Publisher: Duke University Press
ISBN: 0822392704
Category : Music
Languages : en
Pages : 386
Book Description
In Segregating Sound, Karl Hagstrom Miller argues that the categories that we have inherited to think and talk about southern music bear little relation to the ways that southerners long played and heard music. Focusing on the late nineteenth century and the early twentieth, Miller chronicles how southern music—a fluid complex of sounds and styles in practice—was reduced to a series of distinct genres linked to particular racial and ethnic identities. The blues were African American. Rural white southerners played country music. By the 1920s, these depictions were touted in folk song collections and the catalogs of “race” and “hillbilly” records produced by the phonograph industry. Such links among race, region, and music were new. Black and white artists alike had played not only blues, ballads, ragtime, and string band music, but also nationally popular sentimental ballads, minstrel songs, Tin Pan Alley tunes, and Broadway hits.
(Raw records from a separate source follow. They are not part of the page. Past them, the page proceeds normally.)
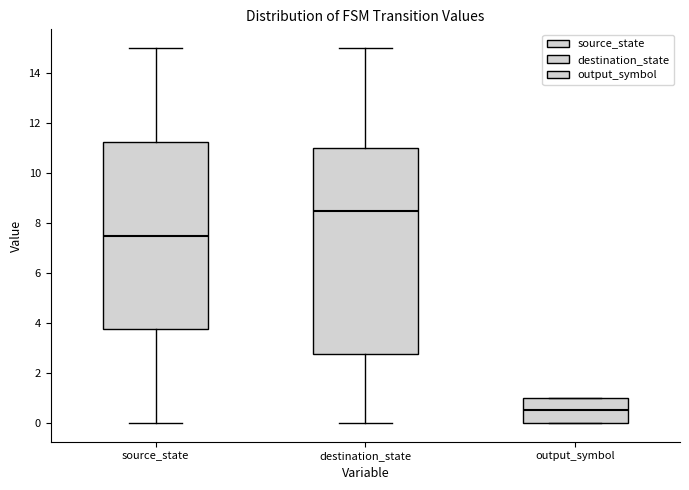

Reading left to right, transcribe this box plot: for each box, give where its median line is, the range the box spans, and where its two whiskers end, as read against the y-axis. The values are not printed on the chart, so give them approximately, as read against the axis.

source_state: median 7.6, box 3.8 to 11.2, whiskers 0.0 to 15.0
destination_state: median 8.6, box 2.8 to 11.0, whiskers 0.0 to 15.0
output_symbol: median 0.6, box 0.0 to 1.0, whiskers 0.0 to 1.0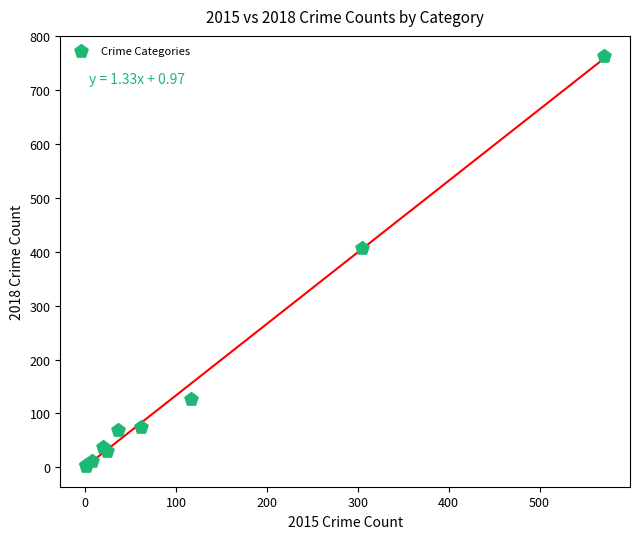

What Y value in the scatter plot is closest to 382?

408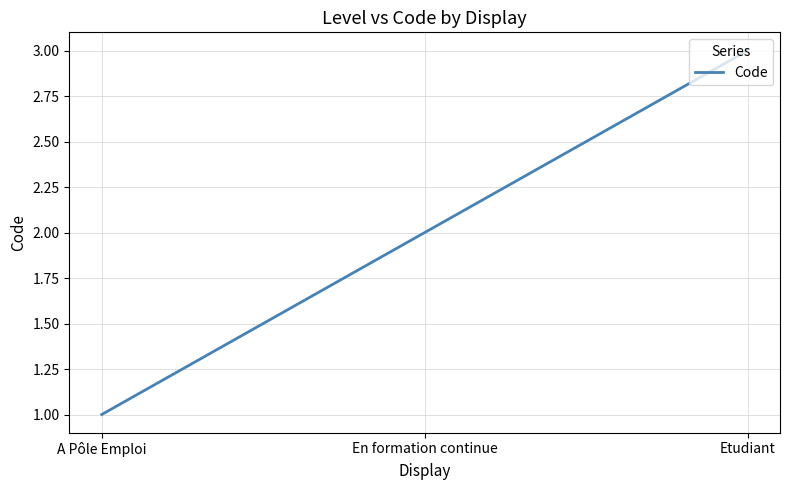

At which category does the chart reach its minimum across all series?

A Pôle Emploi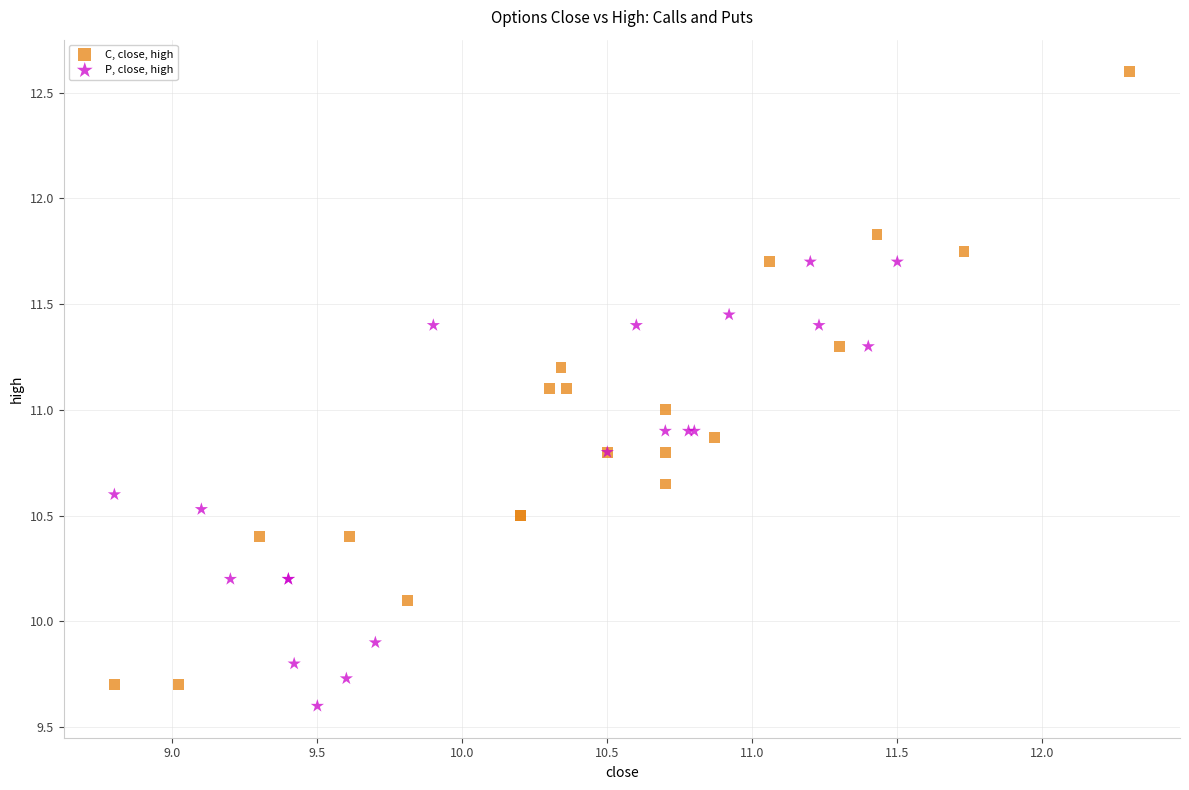

Which series has the widest spread of Y values?

C, close, high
In a cultural history filled with musicians, listeners, scholars, and business people, Miller describes how folklore studies and the music industry helped to create a “musical color line,” a cultural parallel to the physical color line that came to define the Jim Crow South. Segregated sound emerged slowly through the interactions of southern and northern musicians, record companies that sought to penetrate new markets across the South and the globe, and academic folklorists who attempted to tap southern music for evidence about the history of human civilization. Contending that people’s musical worlds were defined less by who they were than by the music that they heard, Miller challenges assumptions about the relation of race, music, and the market.